Which is exactly according to plan. A proper lobbying effort emulates ghosts in the graveyard, each special interest with a cooperative grin on their bony and shrouded face, but carrying a scythe.
. . . In the new poll, 48 percent say they support the proposed changes; 49 percent are opposed.
Bingo! The top Washington eateries are blue with the cigar-smoke of success, as Americans are just where K-Street wants them . . . bewildered and confused.
. . . a clear area of public concern centers on cost — 52 percent say an altered system would probably make their own care more expensive, and 56 percent see the overall cost of health care in the country going up as a result. Few see clear benefits in exchange for higher expenses.
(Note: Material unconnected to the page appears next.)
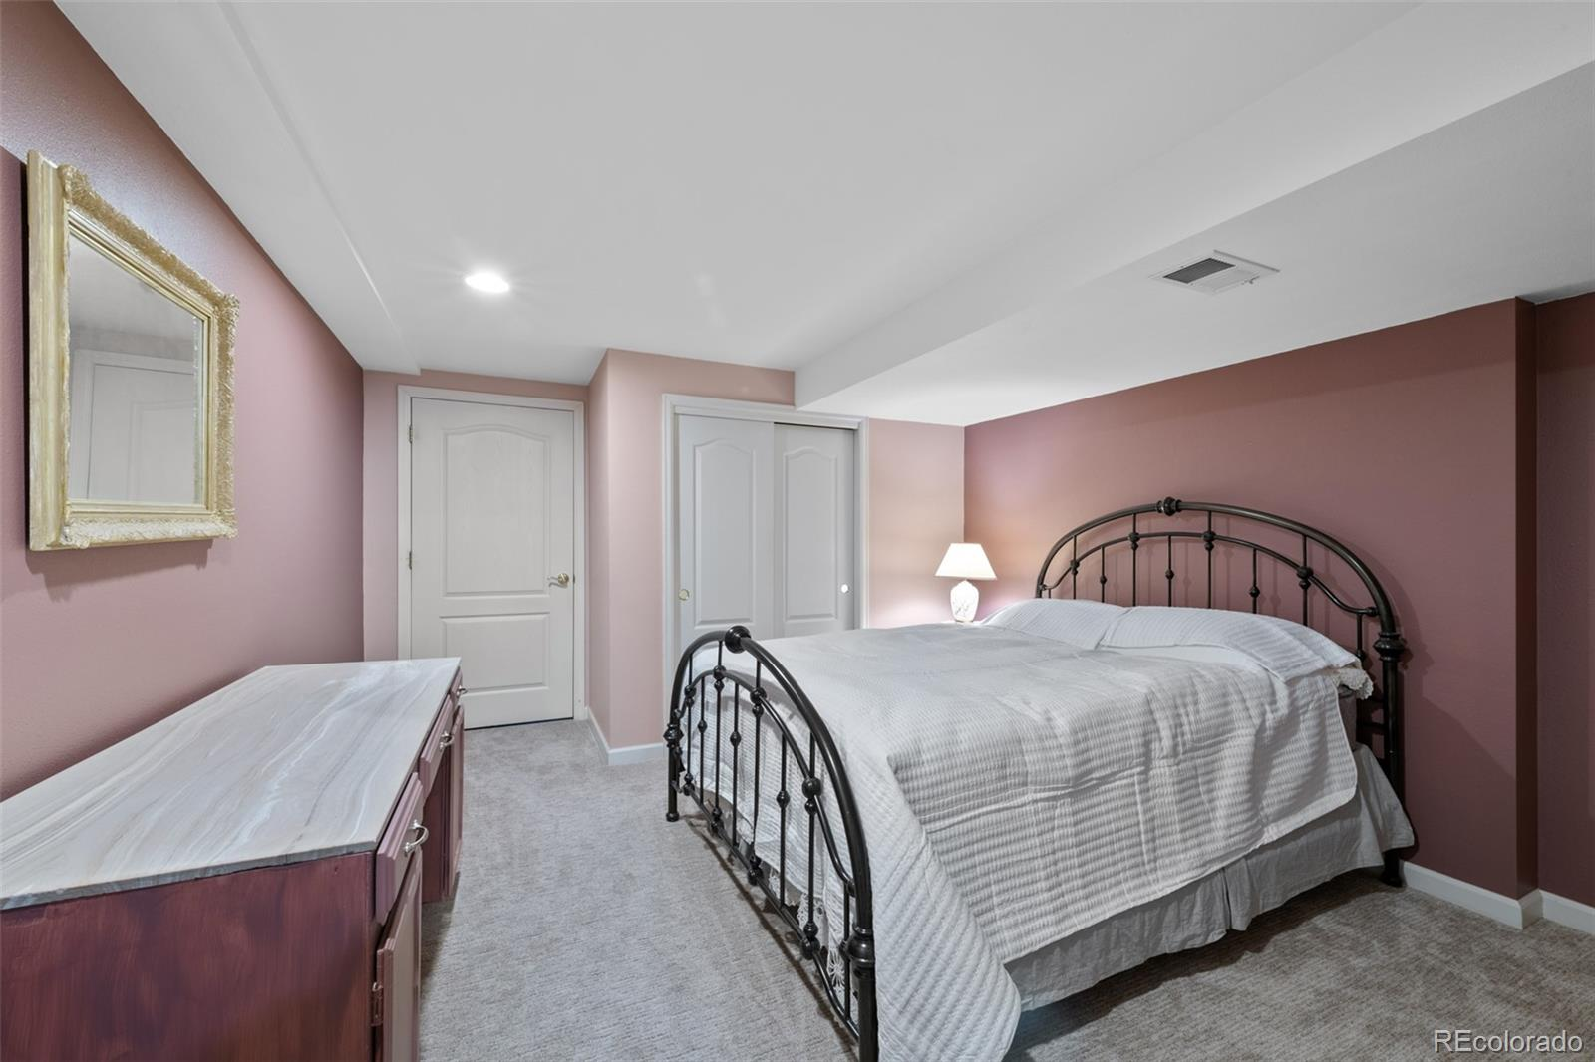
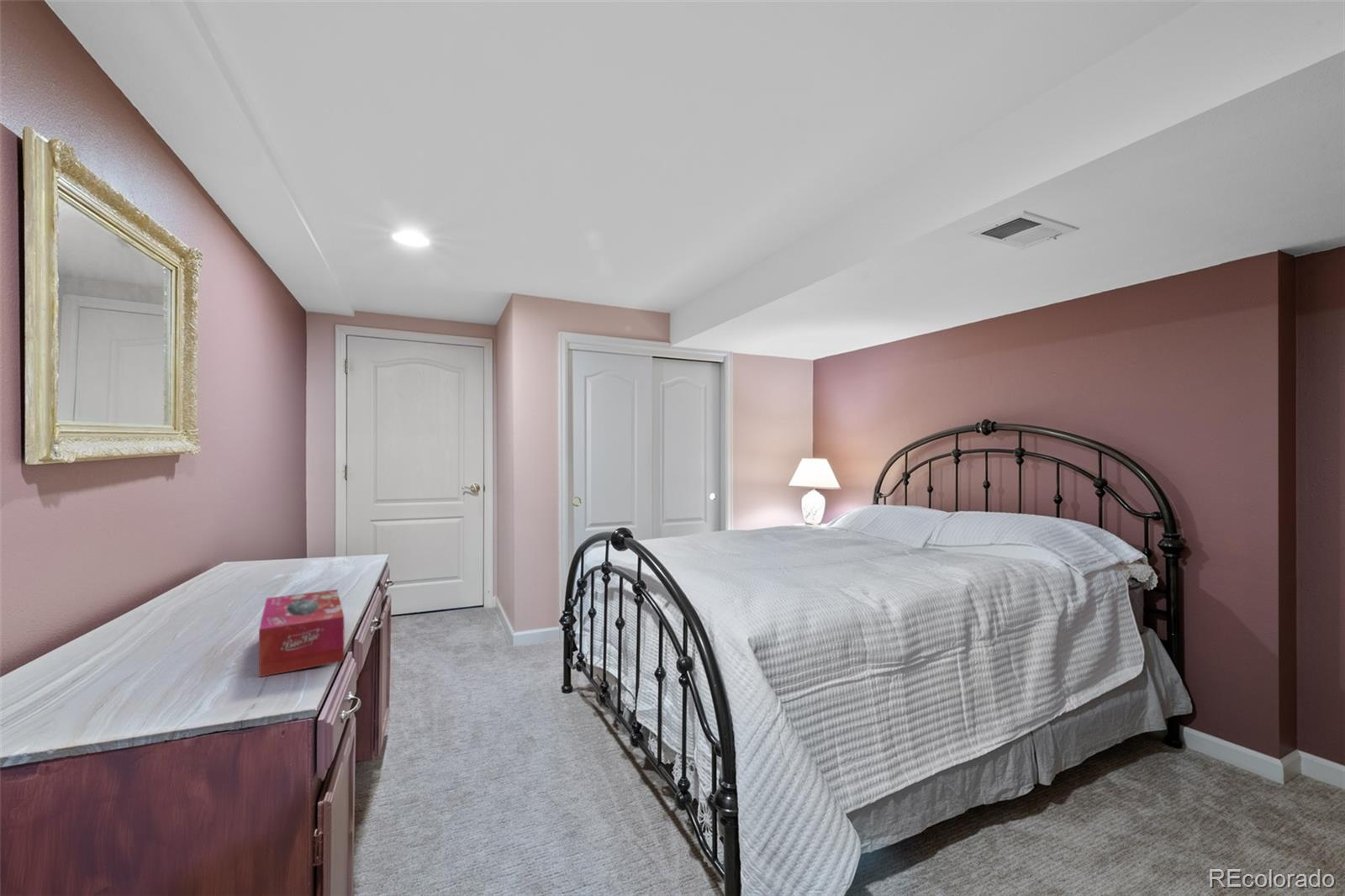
+ tissue box [258,588,345,678]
There’s truth in that. Health care reform was supposed to undo the profit stranglehold of insurers, pharmaceuticals, hospitals, equipment suppliers, middlemen, paper-chasers and doctors. One by one they paid their way into being left alone ‘for the safety and benefit of the citizen.’ You bet costs are going to rise.
. . . Two-thirds of those surveyed support one of the basic tenets of the reform plan, a new requirement that all employers with payrolls of $500,000 or more provide health insurance coverage for their employees or face fines.
Define ‘provide.’ Passing off costs to the boss (so they don’t hurt personally until you lose your job) is a major factor in skyrocketing costs. Someone else is paying, so who cares about cost? When you wonder how a Toyota competes with a Buick, dial in the corporate health-care requirement.